• [ASSIGNMENT] Search the data below for lines that include the word "after" and state how many there are, nothing else.

• [PROVIDED DATA]
++++++++

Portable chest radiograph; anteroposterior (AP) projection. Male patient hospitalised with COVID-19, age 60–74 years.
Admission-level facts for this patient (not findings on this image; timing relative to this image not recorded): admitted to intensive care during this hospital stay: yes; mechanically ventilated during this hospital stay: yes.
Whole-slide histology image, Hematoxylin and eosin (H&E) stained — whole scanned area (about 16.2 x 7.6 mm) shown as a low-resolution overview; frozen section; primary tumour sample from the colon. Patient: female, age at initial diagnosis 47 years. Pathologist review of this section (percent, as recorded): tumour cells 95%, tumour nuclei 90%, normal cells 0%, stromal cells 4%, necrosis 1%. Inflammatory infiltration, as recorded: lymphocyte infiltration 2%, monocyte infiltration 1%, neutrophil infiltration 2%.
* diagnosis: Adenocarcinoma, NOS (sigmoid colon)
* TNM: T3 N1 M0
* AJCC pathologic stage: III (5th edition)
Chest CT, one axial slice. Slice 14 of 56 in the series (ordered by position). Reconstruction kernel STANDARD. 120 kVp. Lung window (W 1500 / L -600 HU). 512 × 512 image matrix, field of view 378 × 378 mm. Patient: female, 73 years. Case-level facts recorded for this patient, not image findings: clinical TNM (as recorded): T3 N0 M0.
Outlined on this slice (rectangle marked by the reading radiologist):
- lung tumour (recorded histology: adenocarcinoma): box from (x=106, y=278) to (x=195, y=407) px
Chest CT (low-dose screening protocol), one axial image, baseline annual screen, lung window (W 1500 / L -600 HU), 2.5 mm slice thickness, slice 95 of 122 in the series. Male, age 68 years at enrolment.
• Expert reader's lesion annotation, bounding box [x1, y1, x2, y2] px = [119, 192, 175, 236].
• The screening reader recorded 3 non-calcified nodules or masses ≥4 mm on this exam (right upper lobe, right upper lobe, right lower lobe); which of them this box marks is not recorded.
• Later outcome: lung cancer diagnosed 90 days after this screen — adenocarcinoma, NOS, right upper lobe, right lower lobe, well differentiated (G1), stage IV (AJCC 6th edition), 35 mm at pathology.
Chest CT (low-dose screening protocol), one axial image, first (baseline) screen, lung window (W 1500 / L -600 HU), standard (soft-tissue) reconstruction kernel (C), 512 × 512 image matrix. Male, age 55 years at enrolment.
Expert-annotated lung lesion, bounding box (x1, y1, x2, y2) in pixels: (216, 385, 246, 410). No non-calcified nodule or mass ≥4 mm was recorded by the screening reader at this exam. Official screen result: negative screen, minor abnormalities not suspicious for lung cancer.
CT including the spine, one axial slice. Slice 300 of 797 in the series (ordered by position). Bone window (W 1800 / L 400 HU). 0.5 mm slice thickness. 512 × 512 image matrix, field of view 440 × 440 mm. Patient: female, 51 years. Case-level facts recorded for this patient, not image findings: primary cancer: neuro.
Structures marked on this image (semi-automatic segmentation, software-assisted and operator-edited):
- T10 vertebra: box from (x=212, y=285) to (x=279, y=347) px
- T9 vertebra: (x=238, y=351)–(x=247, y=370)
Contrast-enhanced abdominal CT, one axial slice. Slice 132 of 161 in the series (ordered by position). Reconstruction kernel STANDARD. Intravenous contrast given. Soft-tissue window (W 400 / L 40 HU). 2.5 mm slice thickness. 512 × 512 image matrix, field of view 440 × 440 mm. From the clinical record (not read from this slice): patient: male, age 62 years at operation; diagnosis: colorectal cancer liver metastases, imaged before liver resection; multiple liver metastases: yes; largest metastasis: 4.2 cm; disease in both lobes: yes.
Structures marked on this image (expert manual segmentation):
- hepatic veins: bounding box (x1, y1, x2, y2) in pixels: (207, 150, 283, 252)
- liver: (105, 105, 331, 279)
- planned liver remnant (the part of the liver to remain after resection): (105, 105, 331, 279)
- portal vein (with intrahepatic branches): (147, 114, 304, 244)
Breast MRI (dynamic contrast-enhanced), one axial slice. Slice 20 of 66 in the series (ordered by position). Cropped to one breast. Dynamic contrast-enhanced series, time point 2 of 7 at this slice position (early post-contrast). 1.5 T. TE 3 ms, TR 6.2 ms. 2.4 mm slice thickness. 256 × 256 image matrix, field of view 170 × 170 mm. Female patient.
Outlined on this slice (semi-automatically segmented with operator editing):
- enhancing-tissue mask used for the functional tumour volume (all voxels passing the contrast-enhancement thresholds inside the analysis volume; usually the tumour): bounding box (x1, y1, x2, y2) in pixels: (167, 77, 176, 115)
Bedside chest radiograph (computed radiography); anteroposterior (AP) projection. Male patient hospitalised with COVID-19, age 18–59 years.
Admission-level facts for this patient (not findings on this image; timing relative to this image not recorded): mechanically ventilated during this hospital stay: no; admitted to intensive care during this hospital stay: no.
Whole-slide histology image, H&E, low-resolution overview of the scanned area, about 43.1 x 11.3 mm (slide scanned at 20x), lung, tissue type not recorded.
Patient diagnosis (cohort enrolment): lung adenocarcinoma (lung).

++++++++

• [SOLUTION] 2